Cuando se habla de fundamentalismo
religioso, conviene mirar hacia atrás para cerciorarse de
cómo la Iglesia ha ido evolucionando a fin de situarse en
posiciones más acordes con los tiempos que corren. Logros
conseguidos por los católicos, todo hay que decirlo, tras
enormes esfuerzos para vencer la resistencia numantina de la
política de los gobernantes eclesiásticos de los cristianos,
sobre todo en cuanto concierne al sexo.
La casta severidad de los padres de la Iglesia en todo lo
relacionado con el trato entre uno y otro sexo procedía de
un principio: “El aborrecimiento hacia cualquier placer que
pudiera gratificar la naturaleza sensual y degradar la
naturaleza espiritual del hombre”. La de veces que habremos
oído decir que si Adán hubiera mantenido la
obediencia al Creador, habría vivido para siempre en un
estado de pureza virginal y algún inofensivo modo de
vegetación habría poblado el paraíso con una raza de seres
inocentes e inmortales.
En la Iglesia primitiva, el uso del matrimonio se aceptaba
como un recurso necesario para mantener la especie humana y
como restricción, si bien imperfecta, de la natural
licenciosidad del deseo. Pero aquellos hombres, ortodoxos
por los cuatro costados, se resistían a aprobar una
institución que se veían obligados a tolerar. De modo que la
asaeteaban con estrictas aplicaciones morales.

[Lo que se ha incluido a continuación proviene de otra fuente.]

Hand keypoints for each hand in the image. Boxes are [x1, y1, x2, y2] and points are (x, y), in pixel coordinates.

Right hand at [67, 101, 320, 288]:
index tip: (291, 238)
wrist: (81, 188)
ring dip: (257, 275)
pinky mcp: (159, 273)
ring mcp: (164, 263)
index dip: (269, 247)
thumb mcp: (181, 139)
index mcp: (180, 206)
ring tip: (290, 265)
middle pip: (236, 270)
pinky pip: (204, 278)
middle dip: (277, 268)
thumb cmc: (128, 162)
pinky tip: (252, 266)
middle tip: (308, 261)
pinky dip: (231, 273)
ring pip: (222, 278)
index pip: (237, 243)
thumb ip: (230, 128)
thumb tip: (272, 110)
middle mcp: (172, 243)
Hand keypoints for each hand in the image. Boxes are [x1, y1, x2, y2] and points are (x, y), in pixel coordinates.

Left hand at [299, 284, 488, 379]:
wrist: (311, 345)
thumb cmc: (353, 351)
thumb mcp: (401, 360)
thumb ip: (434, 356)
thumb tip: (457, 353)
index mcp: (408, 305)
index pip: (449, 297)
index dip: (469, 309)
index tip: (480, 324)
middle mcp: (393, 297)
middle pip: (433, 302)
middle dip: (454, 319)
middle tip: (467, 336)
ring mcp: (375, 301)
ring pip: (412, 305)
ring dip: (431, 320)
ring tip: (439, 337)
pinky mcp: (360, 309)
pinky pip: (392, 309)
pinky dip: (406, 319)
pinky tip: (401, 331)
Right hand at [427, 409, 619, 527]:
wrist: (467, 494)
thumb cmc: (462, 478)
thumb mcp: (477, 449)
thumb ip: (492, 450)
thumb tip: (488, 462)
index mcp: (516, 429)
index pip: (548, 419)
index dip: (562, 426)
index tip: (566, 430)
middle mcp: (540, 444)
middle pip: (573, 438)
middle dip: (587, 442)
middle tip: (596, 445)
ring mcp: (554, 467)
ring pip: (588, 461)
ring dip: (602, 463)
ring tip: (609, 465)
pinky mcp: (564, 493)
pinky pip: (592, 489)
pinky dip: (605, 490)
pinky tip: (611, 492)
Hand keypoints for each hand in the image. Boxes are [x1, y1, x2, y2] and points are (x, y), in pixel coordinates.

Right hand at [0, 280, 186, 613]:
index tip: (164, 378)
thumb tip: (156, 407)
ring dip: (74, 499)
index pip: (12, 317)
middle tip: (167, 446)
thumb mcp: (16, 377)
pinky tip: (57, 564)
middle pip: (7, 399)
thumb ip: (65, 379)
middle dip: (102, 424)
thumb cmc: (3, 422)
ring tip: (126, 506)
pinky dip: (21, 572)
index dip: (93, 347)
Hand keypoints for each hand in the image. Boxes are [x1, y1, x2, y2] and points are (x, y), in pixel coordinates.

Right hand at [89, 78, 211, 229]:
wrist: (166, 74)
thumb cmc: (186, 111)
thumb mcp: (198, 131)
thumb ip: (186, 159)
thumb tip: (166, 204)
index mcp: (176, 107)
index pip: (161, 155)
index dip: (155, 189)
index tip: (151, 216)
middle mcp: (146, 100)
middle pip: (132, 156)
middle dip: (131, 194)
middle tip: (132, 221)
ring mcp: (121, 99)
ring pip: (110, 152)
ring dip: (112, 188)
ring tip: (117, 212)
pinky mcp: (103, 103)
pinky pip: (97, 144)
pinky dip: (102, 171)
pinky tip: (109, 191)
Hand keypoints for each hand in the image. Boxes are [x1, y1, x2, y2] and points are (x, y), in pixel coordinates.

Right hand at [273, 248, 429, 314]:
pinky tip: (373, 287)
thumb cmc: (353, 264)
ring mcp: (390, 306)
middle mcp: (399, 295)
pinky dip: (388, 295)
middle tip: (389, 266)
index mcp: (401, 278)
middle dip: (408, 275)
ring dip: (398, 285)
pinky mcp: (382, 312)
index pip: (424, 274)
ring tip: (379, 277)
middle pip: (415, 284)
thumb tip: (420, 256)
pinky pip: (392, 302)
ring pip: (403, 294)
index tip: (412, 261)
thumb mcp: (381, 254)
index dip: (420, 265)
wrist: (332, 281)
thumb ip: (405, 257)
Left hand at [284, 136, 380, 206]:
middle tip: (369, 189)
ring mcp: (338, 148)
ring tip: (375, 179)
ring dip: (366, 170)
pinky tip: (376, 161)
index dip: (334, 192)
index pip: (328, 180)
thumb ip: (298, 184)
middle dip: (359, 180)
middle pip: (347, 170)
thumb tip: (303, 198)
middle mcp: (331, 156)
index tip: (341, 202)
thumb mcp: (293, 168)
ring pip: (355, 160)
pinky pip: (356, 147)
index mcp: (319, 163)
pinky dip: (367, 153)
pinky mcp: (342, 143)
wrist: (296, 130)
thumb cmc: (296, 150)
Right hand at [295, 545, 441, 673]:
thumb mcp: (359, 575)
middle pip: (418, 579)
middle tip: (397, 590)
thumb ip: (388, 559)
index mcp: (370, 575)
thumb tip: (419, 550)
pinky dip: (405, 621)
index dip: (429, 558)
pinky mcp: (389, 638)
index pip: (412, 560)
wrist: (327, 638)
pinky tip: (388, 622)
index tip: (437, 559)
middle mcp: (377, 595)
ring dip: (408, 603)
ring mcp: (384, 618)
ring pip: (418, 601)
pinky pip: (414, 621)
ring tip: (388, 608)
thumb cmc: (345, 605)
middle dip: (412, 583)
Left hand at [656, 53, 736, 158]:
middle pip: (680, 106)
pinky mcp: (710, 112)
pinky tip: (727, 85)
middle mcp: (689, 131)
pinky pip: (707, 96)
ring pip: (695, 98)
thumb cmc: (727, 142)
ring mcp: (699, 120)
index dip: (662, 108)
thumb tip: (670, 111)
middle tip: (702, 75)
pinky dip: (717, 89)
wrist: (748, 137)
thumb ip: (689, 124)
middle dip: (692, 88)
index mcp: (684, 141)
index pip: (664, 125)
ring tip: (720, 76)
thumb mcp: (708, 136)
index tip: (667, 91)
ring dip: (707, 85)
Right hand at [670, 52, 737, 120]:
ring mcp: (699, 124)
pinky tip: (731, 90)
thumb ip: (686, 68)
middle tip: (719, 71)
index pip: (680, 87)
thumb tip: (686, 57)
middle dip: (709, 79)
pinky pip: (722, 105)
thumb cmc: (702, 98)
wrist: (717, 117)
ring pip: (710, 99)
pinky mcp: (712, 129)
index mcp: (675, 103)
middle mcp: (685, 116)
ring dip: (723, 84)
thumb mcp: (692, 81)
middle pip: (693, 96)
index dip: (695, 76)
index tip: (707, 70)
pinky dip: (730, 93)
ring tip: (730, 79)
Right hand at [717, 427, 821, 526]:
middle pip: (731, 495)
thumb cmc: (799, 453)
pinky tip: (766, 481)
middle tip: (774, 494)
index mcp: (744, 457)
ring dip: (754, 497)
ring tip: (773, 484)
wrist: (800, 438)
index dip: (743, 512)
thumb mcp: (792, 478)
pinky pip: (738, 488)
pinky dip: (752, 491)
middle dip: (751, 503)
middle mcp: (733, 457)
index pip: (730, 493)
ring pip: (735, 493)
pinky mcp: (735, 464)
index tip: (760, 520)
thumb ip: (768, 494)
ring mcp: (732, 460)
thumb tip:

De ahí que la enumeración de las caprichosas leyes que
impusieron con gran detalle al lecho matrimonial harían
sonreír, sin duda, a los jóvenes y sonrojar a las damas. De
ahí nace que un primer matrimonio resultaba adecuado para
todos los fines naturales y sociales. Y el vínculo sexual se
depuró hasta asimilarlo a la unión mística de Cristo con la
Iglesia, y se declaró su indisolubilidad frente al divorcio
o la muerte.
Por lo tanto, la práctica de unas segundas nupcias se
condenó con el nombre de adulterio legal, y los culpables de
tan escandalosa ofensa contra la pureza cristiana pronto
quedaron excluidos de los honores e incluso de los brazos,
de la Iglesia. Tratado el deseo como un crimen y tolerado el
matrimonio como una imperfección, según he leído infinidad
de veces, resultaba coherente con estos principios
considerar el celibato como el estado más próximo a la
perfección divina.
Me imagino, pues, que en aquellos entonces habría ya alguien
diciendo también que la castidad es la más innatural de las
perversiones sexuales. O cualquier otro tipo parecido a
Woody Allen, que se hubiera preguntado lo siguiente: ¿Es
sucio el sexo? Y se hubiera respondido: Sólo si se practica
correctamente.
En fin, que otra vez vuelve a resonar con fuerza, por parte
de los padres de la Iglesia y debido al debate sobre cuanto
acontece alrededor del aborto, los mensajes retrógrados de
alcoba. Cuando el manoseado sexo, como la muerte, debería
ser un tema privado y bendecido a lo grande cuando sus
resultados consigan, además, que por medio de él alcancen
las parejas el amor.
Porque yo soy de los convencidos de que lo que abre las
puertas del amor es el deseo sexual y no al revés. Eso sí,
respeto todas las opiniones contrarias. Faltaría más. Pero
lo que me parece absurdo es que se vuelva a hablar del deseo
sexual como la causa de todos nuestros males. Y me pregunto:
¿qué sería de nosotros sin el buen yantar ni el bien folgar?